Este punto merece especial atención cuando se trata de las asignaturas o temas que no gustan tantos a nuestros estudiantes. Una clase divertida despierta el interés por aprender y espanta el sueño y la flojera. Si implementas el juego, las dinámicas de grupo, el uso de la tecnología de manera guiada puedes tener la seguridad de que tendrás estudiantes activos, queriendo intervenir para expresar sus ideas y absorbiendo el conocimiento como esponjitas. También es importante que varíes tus estrategias de enseñanza para evitar un ambiente monótono en tus clases.

Uso adecuado de los recursos

Es importante que los maestros utilicemos recursos para facilitar el proceso de enseñanza – aprendizaje. También es de mucha ayuda variar los recursos que usamos ya que la novedad y la expectativa siempre mantiene despierto el interés en los estudiantes por aprender. Un estudiante que recibe clases novedosas siempre va a querer participar en ellas. Toma en cuenta que a los estudiantes de hoy en día les encanta la tecnología. Implementa el uso de plataformas educativas como Genius Plaza y sus aplicaciones móviles que les permitirán aprender diferentes temas a través de su amplia variedad de libros electrónicos, ejercicios, juegos, etc. Recuerda que debemos tomar en cuenta la cantidad de estudiantes que tenemos en el aula y facilitar una cantidad de recursos que alcance para todos, bien sea individualmente o en grupos.
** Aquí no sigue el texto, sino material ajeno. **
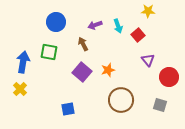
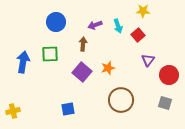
yellow star: moved 5 px left
brown arrow: rotated 32 degrees clockwise
green square: moved 1 px right, 2 px down; rotated 12 degrees counterclockwise
purple triangle: rotated 16 degrees clockwise
orange star: moved 2 px up
red circle: moved 2 px up
yellow cross: moved 7 px left, 22 px down; rotated 32 degrees clockwise
gray square: moved 5 px right, 2 px up
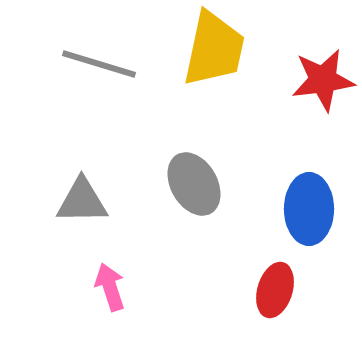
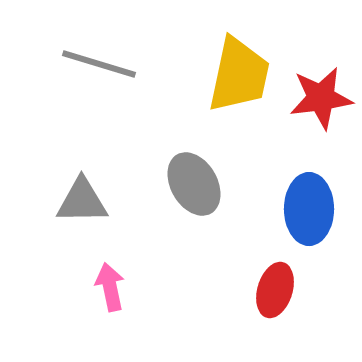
yellow trapezoid: moved 25 px right, 26 px down
red star: moved 2 px left, 18 px down
pink arrow: rotated 6 degrees clockwise
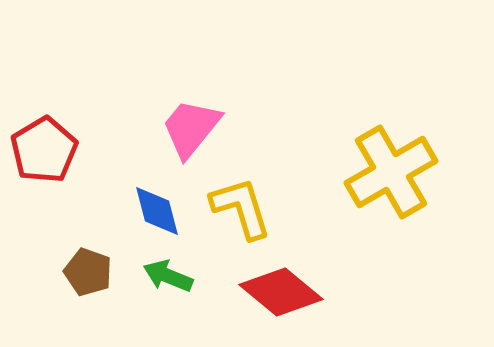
Acerca tus clases a su realidad

Por ejemplo, si eres un maestro que enseña a niños de una zona rural debes indagar sobre su entorno y ofrecer conocimiento que esté relacionado con su realidad. Recuerdo una de mis primeras experiencias en una zona rural en Venezuela. Tenía que enseñar el tema de los deportes y desarrollé mi clase utilizando un ejemplo sobre el béisbol con nombres de grandes peloteros venezolanos destacados a nivel internacional. Mis estudiantes no entendían quiénes eran esas personas. Estaban callados y extrañados. Al vivir en un sector donde no hay acceso al internet ni a la televisión por cable no tenían conocimiento de estas personalidades. Tuve que detenerme y permitirles a mis estudiantes suministrar ejemplos con nombres de los deportistas que sí conocían y crear juntos las nuevas oraciones.
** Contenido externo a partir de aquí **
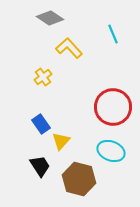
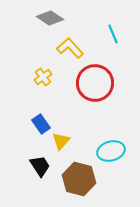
yellow L-shape: moved 1 px right
red circle: moved 18 px left, 24 px up
cyan ellipse: rotated 36 degrees counterclockwise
Aprende de tus estudiantes

Muchas veces como maestros cometemos el error de olvidarnos que el aprendizaje debe ser recíproco. Nosotros, los maestros, somos agentes de enseñanza, pero también debemos permitirles a nuestros estudiantes ser multiplicadores de conocimiento. Debemos mostrar interés por querer aprender de ellos, permitirles hacerlo de la manera más espontánea recordando que cada individuo es diferente y tiene sus propias maneras de aprender y enseñar. Demostrarles a tus estudiantes tu interés por aprender de ellos les brinda seguridad, les hace sentirse orgullosos y capaces de aplicar el nuevo conocimiento fuera de la escuela.
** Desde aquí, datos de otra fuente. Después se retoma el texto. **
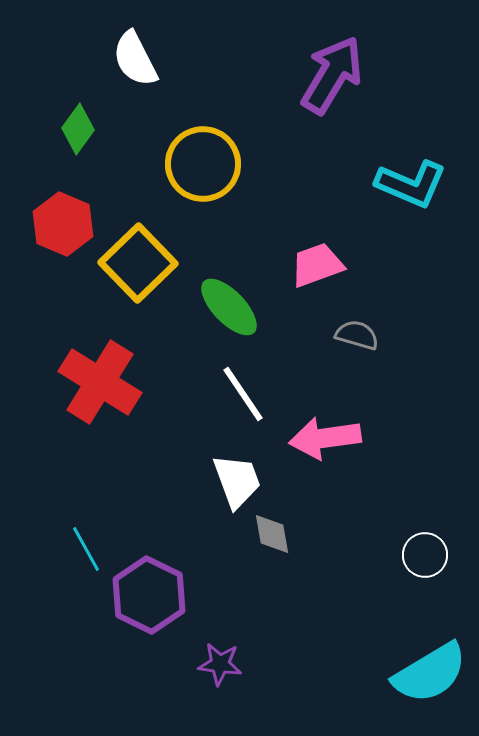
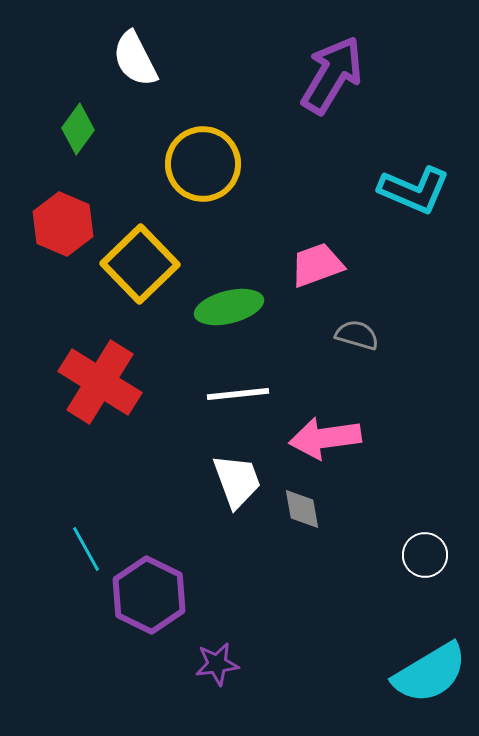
cyan L-shape: moved 3 px right, 6 px down
yellow square: moved 2 px right, 1 px down
green ellipse: rotated 60 degrees counterclockwise
white line: moved 5 px left; rotated 62 degrees counterclockwise
gray diamond: moved 30 px right, 25 px up
purple star: moved 3 px left; rotated 15 degrees counterclockwise
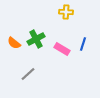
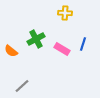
yellow cross: moved 1 px left, 1 px down
orange semicircle: moved 3 px left, 8 px down
gray line: moved 6 px left, 12 px down
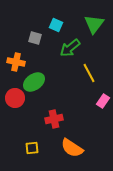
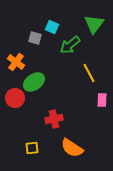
cyan square: moved 4 px left, 2 px down
green arrow: moved 3 px up
orange cross: rotated 24 degrees clockwise
pink rectangle: moved 1 px left, 1 px up; rotated 32 degrees counterclockwise
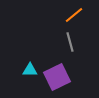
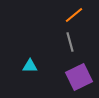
cyan triangle: moved 4 px up
purple square: moved 22 px right
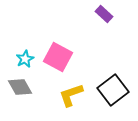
Cuando eres maestro, debes proveer lo mejor de ti porque estás formando a los ciudadanos del mañana, esos que estarán desempeñándose en las distintas áreas profesionales que contribuyen al desarrollo de la sociedad. Enfócate en ofrecer calidad en tus estrategias de enseñanza y alégrate cuando compruebes eso que dicen de que “el alumno supera al maestro”.